Kindersitze im Test: Dreimal „mangelhaft“.

Kindersitze sind für die kleinsten Autoinsassen überlebenswichtig. Doch immer wieder gibt es Modelle, die keine gute Sicherheit bieten. Erneut fielen drei Exemplare im ADAC-Test durch.

Der ADAC hat zusammen mit der Stiftung Warentest 16 aktuelle Kindersitze gecrasht. Drei der Probanden sind mit dem Testurteil „mangelhaft“ durchgefallen. Foto: Pixabay

Der ADAC hat zusammen mit der Stiftung Warentest 16 aktuelle Kindersitze gecrasht. Drei der Probanden sind mit dem Testurteil „mangelhaft“ durchgefallen. Foto: ADAC

Kinder bis 12 Jahre müssen zu ihrer eigenen Sicherheit mit einer speziellen Rückhaltevorrichtung im Auto untergebracht werden, der Sicherheitsgurt für Erwachsene bietet ihnen keinen ausreichenden Schutz. Um Eltern beim Kauf eines passenden Kindersitzes Entscheidungshilfe geben zu können, testet der ADAC regelmäßig aktuelle Modelle.

16 Kindersitze im Test

Beim 2016er-Test wurde nicht nur mit einem Crashtest die Unfallsicherheit überprüft, die Kindersitze wurden auch hinsichtlich ihrer Ergonomie, der Bedienung, Verarbeitung evetnuell enthaltener Schadstoffe sowie der Reinigungsmöglichkeiten bewertet. Bedauerlich dabei: Von den 16 getesteten Modellen fallen gleich drei Exemplare durch, davon zwei aufgrund der Bewertung „nicht genügend“ beim Crashtest.
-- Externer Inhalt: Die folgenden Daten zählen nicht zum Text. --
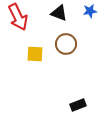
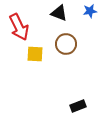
red arrow: moved 1 px right, 10 px down
black rectangle: moved 1 px down
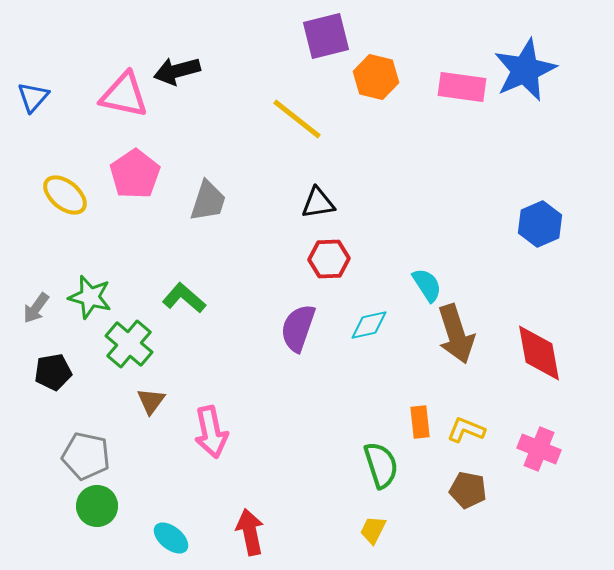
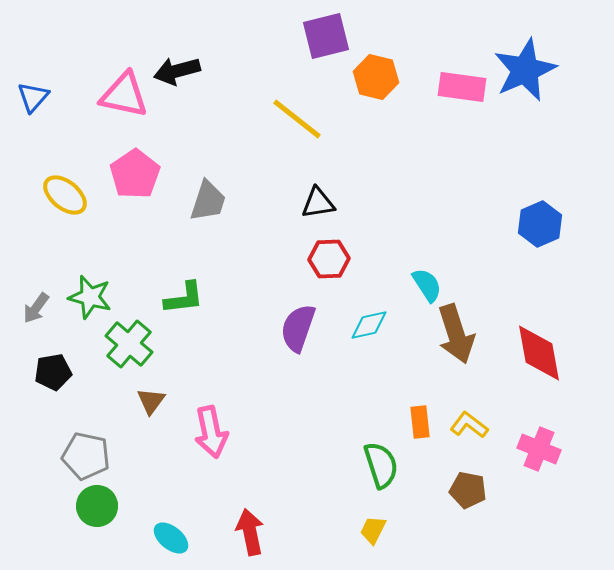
green L-shape: rotated 132 degrees clockwise
yellow L-shape: moved 3 px right, 5 px up; rotated 15 degrees clockwise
Für Kinder bis zu einem Jahr wurden der Cybex Aton Q i-Size sowie der Cybex Aton Q i-Size + Base Q i-Size mit „gut“ bewertet. Kinder bis zu vier Jahren sitzen im Cybex Sirona M2 i-Size, im Recaro Zero.1 sowie im Kiddy Phoenixfix 3 „gut“. Für größere Kinder bis zwölf erreichte der Jané Quartz ein „gut“. Der Joie i-Anchor Advance (bis vier Jahre) und der Maxi-Cosi Rubi XP (ein bis vier Jahre) erreichten nur ein „befriedigend“.

Ergebnisse Kindersitzcrashtest ADAC 2016. Grafik: ADAC

Ergebnisse Kindersitzcrashtest ADAC 2016. Grafik: ADAC

 

Drei Sitze fallen durch

Getrübt wird das positive Ergebnis aber von den beiden mit „nicht genügend“ bewerteten Produkten. Der Nuna Rebl und der Recaro Optia sind wegen schwerer Sicherheitsmängel beim Frontaufprall glatt durchgefallen. Beim Modell Rebl von Nuna brach beim Frontalaufprall der Metallrahmen unter der Sitzschale. Beim Optia löste sich die Sitzschale von der Isofixbasis. Der Hersteller Recaro hat bereits eine Umtauschaktion eingeleitet.

Der Diono Radian 5 fällt aufgrund einer mangelhaften Bewertung in der Kategorie „Bedienung“ durch. Je nach Gewicht des Kindes und der Einbauart müssen bei diesem Sitz verschiedene Umbauten mit losen Teilen vorgenommen werden. Die Gefahr der Fehlbedienung ist groß. Auch negativ: Der Hosenträgergurt für größere Kinder lässt sich bei diesem Modell selbst unter erhöhtem Kraftaufwand nicht spannen.